David Prosser’s poorly written and researched article has – rightly – caused a deal of debate, and drawn fairly negative content. And I would agree with much of that.
However, his article does raise the issue of the ‘Big Lie’ problem with the Financial Media, and the danger of allowing a specific descriptor – in the case IFA – to become a generic descriptor – Advisers. In other words, all vacuum cleaners are Hoovers, and all ballpoint pens are Bics.
This was illustrated a little while ago, when a journalist wrote about the ownership of ‘Single Tied IFA’s’!
And to be fair to Mr Prosser, I suspect that’s what he has done here.
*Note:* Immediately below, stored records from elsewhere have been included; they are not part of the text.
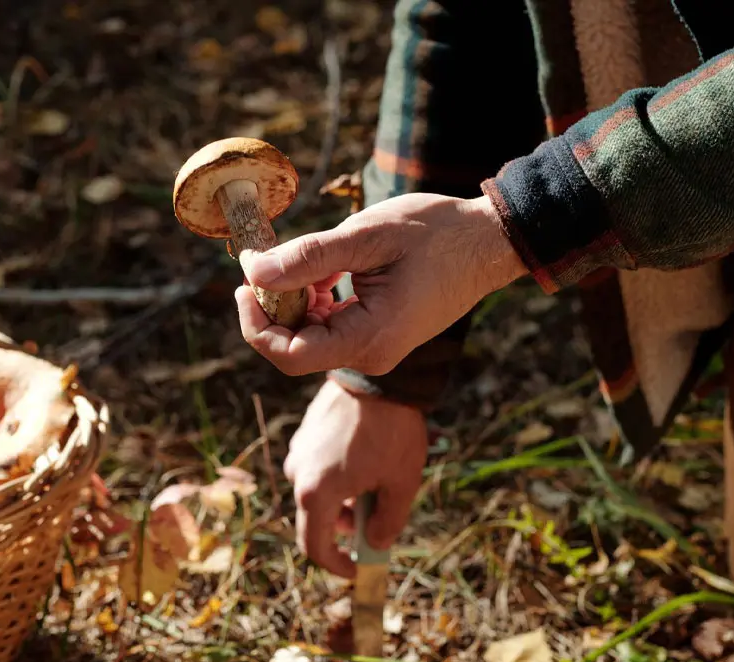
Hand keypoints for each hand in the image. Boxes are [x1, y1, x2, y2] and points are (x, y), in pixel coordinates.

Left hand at [236, 193, 524, 375]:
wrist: (489, 241)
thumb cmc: (437, 233)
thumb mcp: (367, 236)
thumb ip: (308, 258)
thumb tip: (253, 271)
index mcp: (370, 338)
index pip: (290, 355)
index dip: (256, 325)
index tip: (245, 284)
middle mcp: (372, 354)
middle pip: (296, 348)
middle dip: (273, 308)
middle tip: (266, 260)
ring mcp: (376, 348)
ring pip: (311, 337)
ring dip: (295, 300)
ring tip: (305, 258)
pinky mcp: (379, 335)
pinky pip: (331, 327)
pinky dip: (316, 300)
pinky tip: (324, 269)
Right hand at [283, 377, 428, 577]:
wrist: (378, 376)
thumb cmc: (392, 432)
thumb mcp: (401, 484)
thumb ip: (387, 523)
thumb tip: (375, 544)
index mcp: (315, 494)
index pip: (314, 547)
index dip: (335, 565)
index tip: (357, 569)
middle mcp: (298, 473)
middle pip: (316, 518)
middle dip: (344, 527)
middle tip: (376, 519)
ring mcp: (299, 450)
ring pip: (317, 490)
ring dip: (342, 499)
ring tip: (376, 483)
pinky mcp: (305, 433)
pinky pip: (317, 465)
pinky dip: (337, 475)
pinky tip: (366, 459)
He predominantly lists issues caused by Product Providers and Direct sales / Tied agencies, and labels them all IFA’s, because IFA has come to mean ‘Financial Services’.
Let’s look at what he said:
“It doesn’t take a rocket scientist (or even a Financial Planning Certificate (sic)) to work out why IFAs are so poorly regarded. In the 20 years I’ve been writing about personal finance, a new scandal implicating IFAs in bad practice or outright dishonesty has emerged roughly every two years. From mortgage endowment malpractice to personal pension mis-selling and from precipice bonds to split-capital investment trusts, the list of shame is a lengthy one.”
Running through that list, who was involved
Mortgage Endowments – Could this possible have been mainly Mortgage Advisers at Banks and Building societies?
Pension Mis-selling – This is where the ‘Big Lie’ really comes home. I’ll come back to this
Precipice Bonds – Umm, Manufactured by who? And most fines were levied against the Banks, I believe?
Split Caps – Remember the ‘Magic Circle’ of firms that colluded with each other and hid the content of the product from IFA’s? In short, this was predominantly an issue of Manufacturing.
So, at best, the issues listed are shared across Product Providers, Banks, and Tied agents as well as IFA’s. But does he mention those? No. Apparently everything is down to IFA’s, even when they actually had nothing – or very little – to do with it.
Let’s go back to Pension Mis-selling. I am sorry to be non PC, but this has really come back to bite us. Whilst there was a lot of very poor advice given at the time, the picture is not as simple as the sound bites suggest.
Who remembers Pension Schemes changing their structures from 90th to 60th in order to artificially increase the amount of ‘Compensation’ payable? I do. Who remembers Critical Yields of 20%+, showing that the original transfer was not a fair value, but that the scheme had hopelessly ripped off the member? I do. I even remember that an IFA who rescued a client from Maxwell’s theft of the Mirror group pension scheme – who remembers that particular piece of media achievement? – had to pay ‘Compensation’ as if the theft had not taken place!
I could go on. But who remembers the mood of the time? The ‘Let’s just get it done and forget it’ approach?
I remember that when IFAA tried to raise these issues, Garry Heath was shamefully stabbed in the back, and the providers and Networks formed AIFA in competition to the IFAA. It worked, IFAA shut down and with it the last bit of resistance to the ‘Mis -compensation scandal’ died.
And now the particular spin on these events of 15 and 20 years ago are constantly raised and thrown at IFA’s, with the assertion that we, and we alone are to blame and must pay penance.
I could compare that record to Journalists who have ramped share prices for personal profit, hacked mobile phones and bribed police officers. One national Broadsheet continues to attack charges on pension funds, whilst selling the services of a tied salesforce with much higher charging funds. Could there be a kickback or commission involved, do you think? But wouldn’t it be unfair to blame the innocent majority for the sins of the few?
And we have had sinners. Let nothing I’ve said take away the fact that we had had our share of idiots. I hope that most of these are gone. But if we come across any still around, we should whistle blow to both the FCA and their professional body
Mr Prosser mentions trust. Well, here is the thing. When asked, of those who don’t trust Advisers, 82% could not give a reason. It was ‘Well, everyone knows’ and ‘I read it in the paper’. In short, the sort of ill researched, blanket damnation in Mr Prosser’s article goes to form the public impression, which he then goes on to cite as the evidence that his assertions are correct! Circular feedback?
The same research about trust – by the FSA by the way – shows that, actually, of everyone in Financial Services, IFA’s (Note – that means Independent Financial Advisers) are the most trusted Advisers in the UK. And always have been. And when compared internationally, guess what? We are the most trusted there as well.
Perhaps clients are really not quite as naïve and gullible as the press assume?